The analysis and optimal control of differential equations are of central interest in various fields of research as well as industrial applications. Given the limitations of analytical methods for solving related problems, one must often devise potent numerical approximations. In practice, attaining accurate solutions will necessitate large-scale approximations that require tailored methods to facilitate efficient computation. This thesis focuses on three topics related to the overarching theme of numerical methods for large-scale optimal control problems and the numerical analysis of complex nonlinear dynamical systems.

In the first part, we derive a new parallel-in-time approach for solving large-scale optimization problems constrained by time-dependent partial differential equations arising from fluid dynamics. The solver consists of a preconditioner used within a flexible GMRES iteration. The preconditioner involves the use of a block circulant approximation of the original matrices, enabling parallelization-in-time via the use of fast Fourier transforms. We devise bespoke matrix approximations which may be applied within this framework. These make use of block row and column operations, saddle-point approximations, commutator arguments for divergence and gradient terms, as well as inner solvers such as the Uzawa method, Chebyshev semi-iteration, and multigrid.

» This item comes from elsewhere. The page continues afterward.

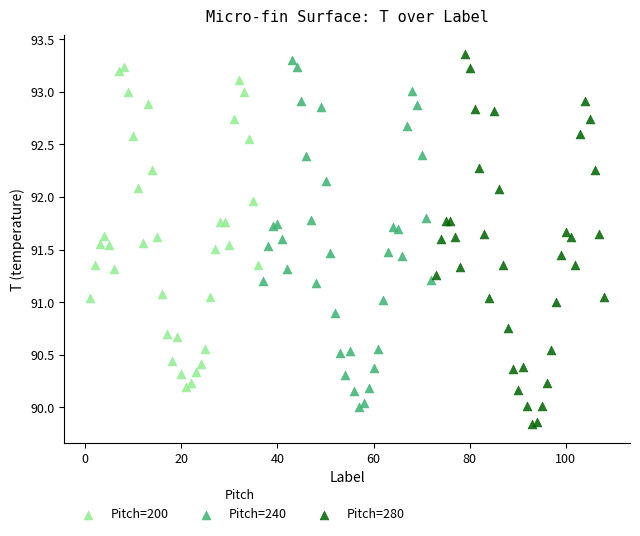

Which series contains the lowest Y value?

Pitch=280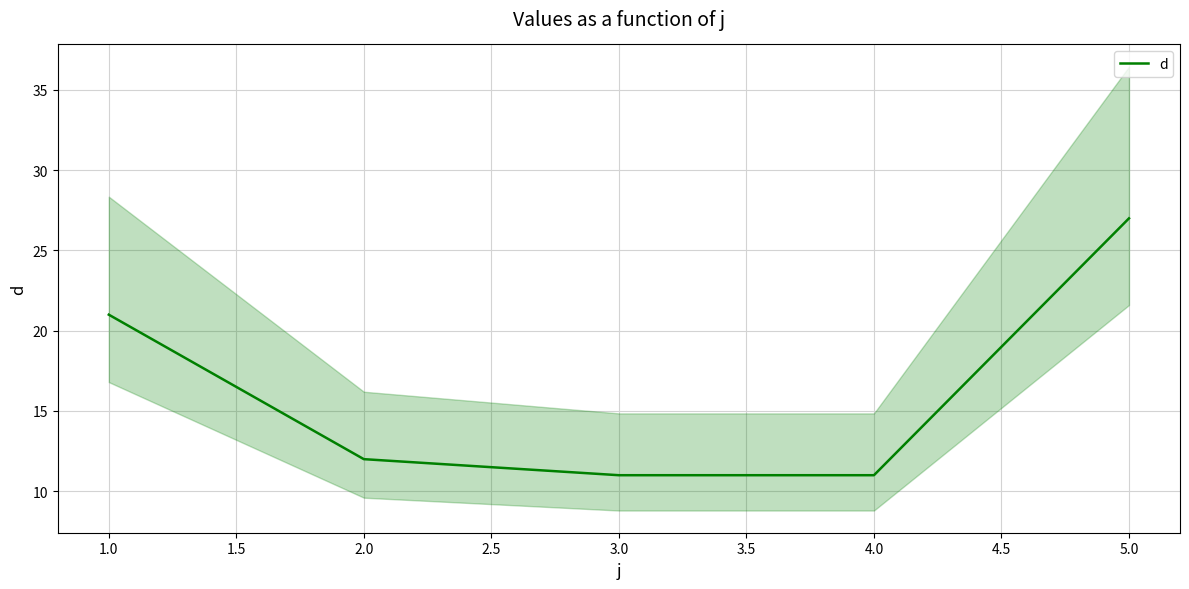

True or false: the data has more than 0 interior local peaks.

False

Theoretical results underpin our strategy of applying a block circulant strategy, and numerical experiments demonstrate the effectiveness and robustness of our approach on Stokes and Oseen problems. Notably, satisfying results for the strong and weak scaling of our methods are provided within a fully parallel architecture. To our knowledge, this is the first parallelizable preconditioner for fluid flow problems with such a strong theoretical foundation.

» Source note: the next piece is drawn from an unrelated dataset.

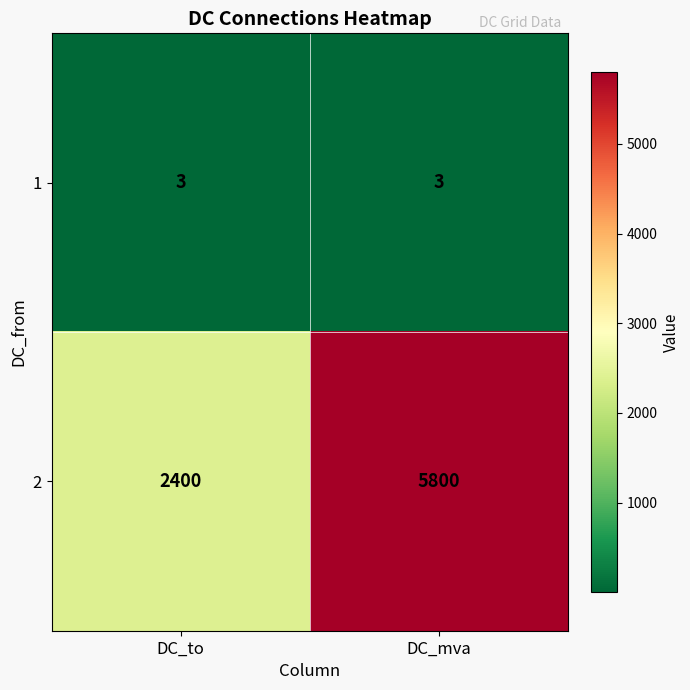

List the series in order of their peak value, lowest first.

1, 2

While the first part of this thesis addresses optimal control for linear systems, which are well understood, the analysis and computation of nonlinear problems pose significantly greater challenges. Linearization methods for nonlinear systems can provide a partial solution by converting the problem into a linear system. This allows for the application of techniques designed for linear systems to be utilized for nonlinear systems as well. However, linearization methods currently lack a solid mathematical framework when applied to partial differential equations and in the context of their optimal control. In the second part of this thesis, we explore how the Carleman linearization---one particular class of linearization methods---can be extended to dynamical systems on infinite-dimensional Hilbert spaces with quadratic nonlinearities. We demonstrate the well-posedness and convergence of the truncated Carleman linearization under suitable assumptions on the dynamical system, which encompass many common parabolic semi-linear partial differential equations. Upon discretization, we show that the total approximation error of the linearization decomposes into two independent components: the discretization error and the linearization error. This decomposition yields convergence bounds of the linearization independent of the discretization. Furthermore, it motivates the use of non-standard structure-exploiting numerical methods. Finally, we verify the theoretical convergence results with numerical experiments.

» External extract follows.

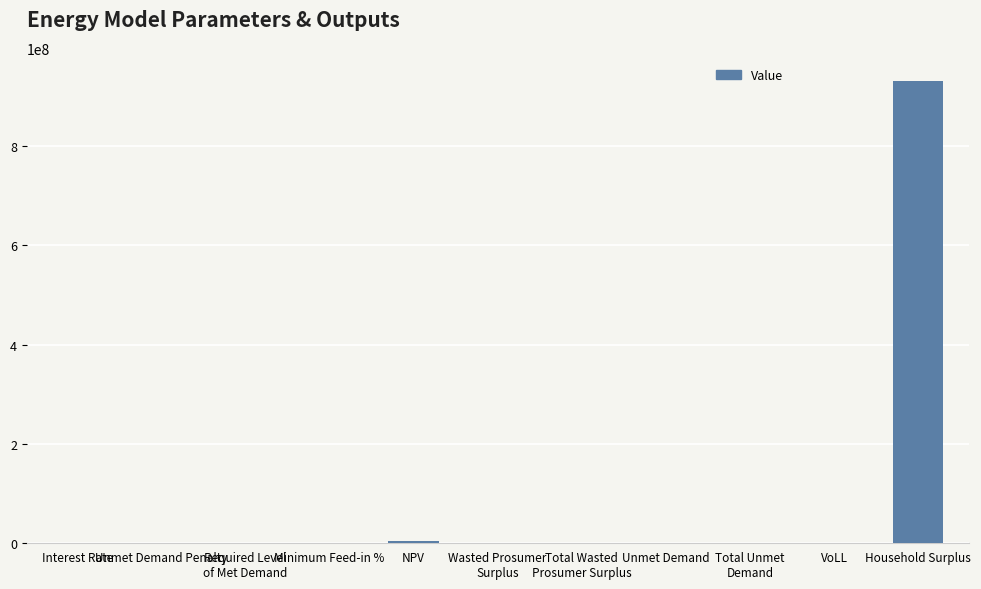

Which label corresponds to the largest value in the chart?

Household Surplus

Lastly, we consider the solution of saddle-point systems with a tree-based block structure. Such problems stem from optimal control problems that consist of small, distributed control problems linked by coupling on a limited number of degrees of freedom with a specific graph structure. As our key contribution, we propose several structure-exploiting preconditioners to be used during applications of the GMRES algorithm and analyze their properties. We adapt several concepts originating in the field of multigrid methods, obtaining a variety of adapted multi-level methods. We analyze the complexity of all algorithms, and derive a number of results on eigenvalues of the preconditioned system and convergence of iterative methods. We validate our theoretical findings through a range of numerical experiments, demonstrating the convergence and efficacy of the developed preconditioners.